Pomerinke suffered from depression and mood swings. He went through more surgery because of problems with the wound site. He had rehab sessions four days a week for six months, "trying to get my body to do what it had never done before. ... You sit there and cry. You ride it out."

"What am I going to do?" he'd think. "I had to suck it up, move on."

And he did move on, fortunately with good traveling companions.

Pomerinke's girlfriend, Nagwa, stayed the course; they married and have a 9-year-old daughter and a 6-year-old son. His family, including parents Don and Ruth Pomerinke, supported him.

His shift boss and others at the Kalama mill "were great," he said. They encouraged him to go to college and paid his tuition when he took them up on it, he said. He received an $80,000 settlement, he said, which he and Nagwa used for a down payment on a house and other expenses.

Pomerinke's battery-operated prosthetics — he has several — respond to sensors he works with upper arm muscles. "I have a very nice hand for when I go out to dinner, but the claw works best for me. I'm rough on my toys."
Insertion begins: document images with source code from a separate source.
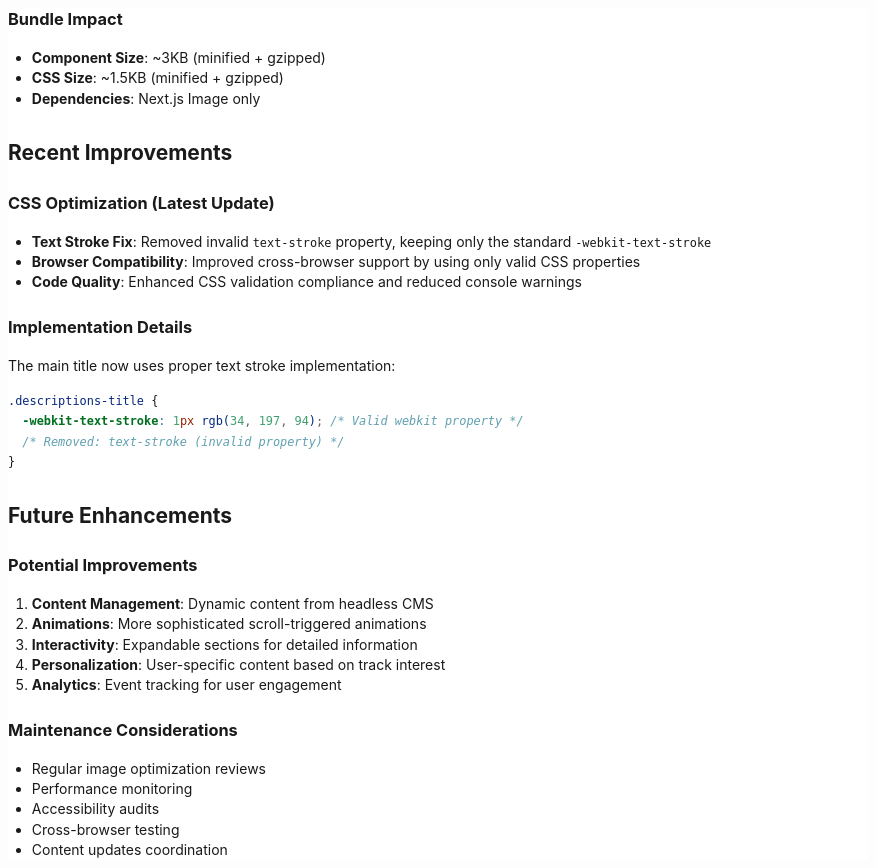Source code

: ### Bundle Impact

- **Component Size**: ~3KB (minified + gzipped)
- **CSS Size**: ~1.5KB (minified + gzipped)
- **Dependencies**: Next.js Image only

## Recent Improvements

### CSS Optimization (Latest Update)

- **Text Stroke Fix**: Removed invalid `text-stroke` property, keeping only the standard `-webkit-text-stroke`
- **Browser Compatibility**: Improved cross-browser support by using only valid CSS properties
- **Code Quality**: Enhanced CSS validation compliance and reduced console warnings

### Implementation Details

The main title now uses proper text stroke implementation:

```css
.descriptions-title {
  -webkit-text-stroke: 1px rgb(34, 197, 94); /* Valid webkit property */
  /* Removed: text-stroke (invalid property) */
}
```

## Future Enhancements

### Potential Improvements

1. **Content Management**: Dynamic content from headless CMS
2. **Animations**: More sophisticated scroll-triggered animations
3. **Interactivity**: Expandable sections for detailed information
4. **Personalization**: User-specific content based on track interest
5. **Analytics**: Event tracking for user engagement

### Maintenance Considerations

- Regular image optimization reviews
- Performance monitoring
- Accessibility audits
- Cross-browser testing
- Content updates coordination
At Fibre, Pomerinke is a stock man on the No. 10 paper machine and he's active in safety training.

His perspective and sense of humor survived, which makes his presentations all the stronger. This is a guy who tattooed what's left of his left arm with a image of a bloody socket and the date of the accident: 1-7-99.

"Mom was real impressed," he said.

Pomerinke said he's willing to relive that night during his presentations if it means some other 20- or 21-year-old might avoid a work-related accident.

He told the trainees last week that one of his current responsibilities is interviewing job applicants.

"The people that ask about safety, how we treat each other on the job — they're the ones we hire," he said. "Training can get overlooked. Some people can see every hazard, but the other 99.9 percent of us need the training. Demand training."